Technically, the Governor calls the session, but he’s to act as per the government’s recommendation.

Fifty-five legislators from the new ‘Mahagathbandhan’ (Grand Alliance) have moved a no-confidence motion against Speaker Vijay Kumar Sinha. Rules say it can be taken up in the House only after two weeks of submission. August 24 means that rule won’t be a problem.

The renewed Grand Alliance has support of 164 MLAs, several more than the 122 needed in the House of 243. 

But the no-risk plan is straightforward: Before Nitish Kumar faces the trust vote on August 25, Mr Sinha be removed in the no-confidence vote, and a new Speaker be elected, on the first day of the session.

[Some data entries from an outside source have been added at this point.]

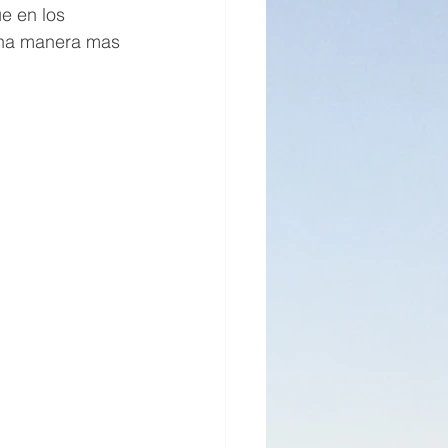
e en los 
 una manera mas 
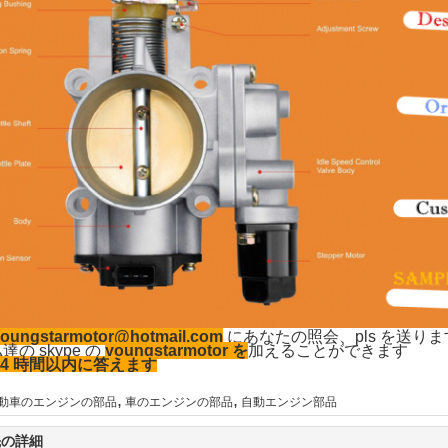
oungstarmotor@hotmail.com
にあなたの照会、pls を送り
の skype の
youngstarmotor を
加えることができます
24 時間以内に答えます
,
,
動車のエンジンの部品
車のエンジンの部品
自動エンジン部品
先の詳細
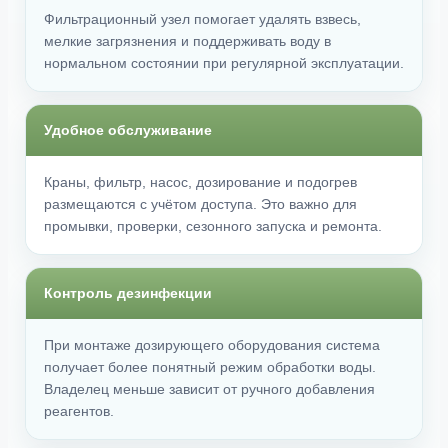
Фильтрационный узел помогает удалять взвесь,
мелкие загрязнения и поддерживать воду в
нормальном состоянии при регулярной эксплуатации.
Удобное обслуживание
Краны, фильтр, насос, дозирование и подогрев
размещаются с учётом доступа. Это важно для
промывки, проверки, сезонного запуска и ремонта.
Контроль дезинфекции
При монтаже дозирующего оборудования система
получает более понятный режим обработки воды.
Владелец меньше зависит от ручного добавления
реагентов.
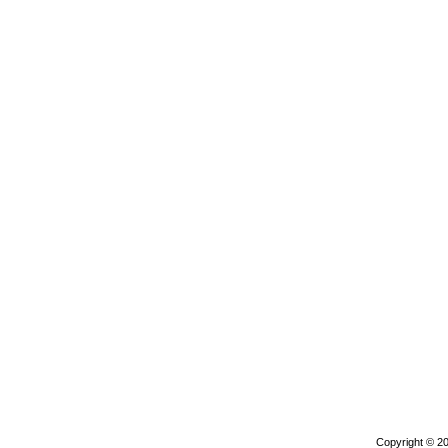
Copyright © 2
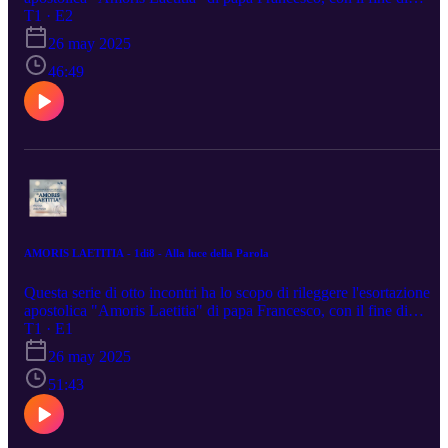
suscitare curiosità e interesse verso il documento e suggerendo
T1 · E2
spunti utili per la vita matrimoniale nel suo insieme. Secondo di ott
26 may 2025
incontri proposti come formazione per le coppie che animano i
percorsi di accompagnamento al matrimonio cristiano.
46:49
AMORIS LAETITIA - 1di8 - Alla luce della Parola
Questa serie di otto incontri ha lo scopo di rileggere l'esortazione
apostolica "Amoris Laetitia" di papa Francesco, con il fine di
suscitare curiosità e interesse verso il documento e suggerendo
T1 · E1
spunti utili per la vita matrimoniale nel suo insieme. Primo di otto
26 may 2025
incontri proposti come formazione per le coppie che animano i
percorsi di accompagnamento al matrimonio cristiano.
51:43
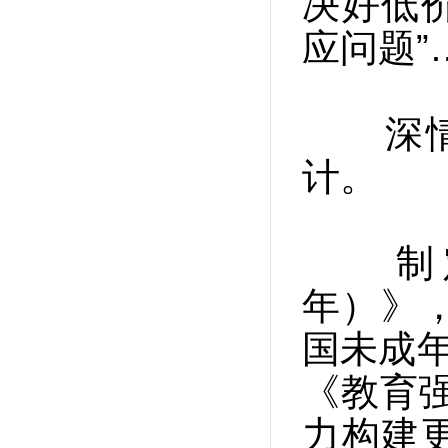
决好低价
应问题”
深情关
计。
制定《
年）》
国未成年
《教育强
力构建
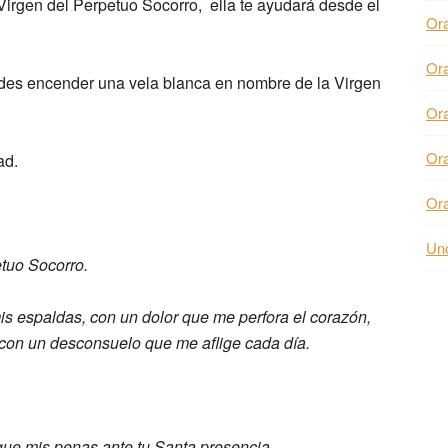
Virgen del Perpetuo Socorro, ella te ayudará desde el
Or
Or
des encender una vela blanca en nombre de la Virgen
Or
Or
ad.
Or
Unc
tuo Socorro.
mis
espaldas,
con un dolor que me perfora el corazón,
con un desconsuelo que me aflige cada
día.
ue mis penas ante tu Santa
presencia.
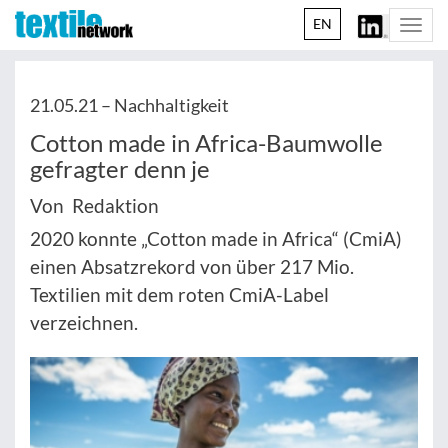
EN
Togg
navi
21.05.21 –
Nachhaltigkeit
Cotton made in Africa-Baumwolle
gefragter denn je
Von Redaktion
2020 konnte „Cotton made in Africa“ (CmiA)
einen Absatzrekord von über 217 Mio.
Textilien mit dem roten CmiA-Label
verzeichnen.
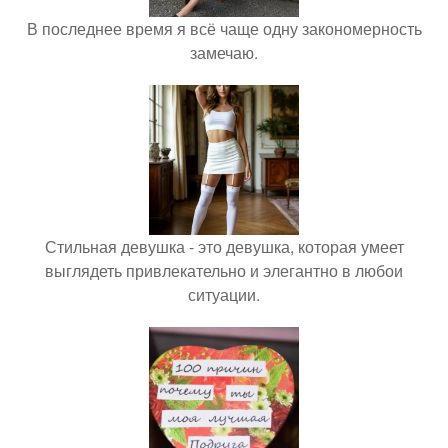
В последнее время я всё чаще одну закономерность
замечаю.
Стильная девушка - это девушка, которая умеет
выглядеть привлекательно и элегантно в любои
ситуации.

Mr Sinha may resign before that. Sources said he’ll act on the BJP leadership’s command. That will mean just an election to the post.

A new Speaker is to be from the RJD, as per the “chacha-bhatija” pact’s terms and conditions.

Nitish Kumar and Speaker Sinha haven’t had the best relationship even before this. In June, JDU had skipped a session in which its then-ally BJP sought to discuss who was the “best legislator”.

The RJD and Congress also boycotted the proceedings after Speaker Sinha didn’t permit a debate on the Agnipath defence recruitment scheme. The JDU’s opposition to the scheme was one of its many disagreements with the BJP. The Speaker said a discussion on that wasn’t correct as the issue wasn’t a state subject.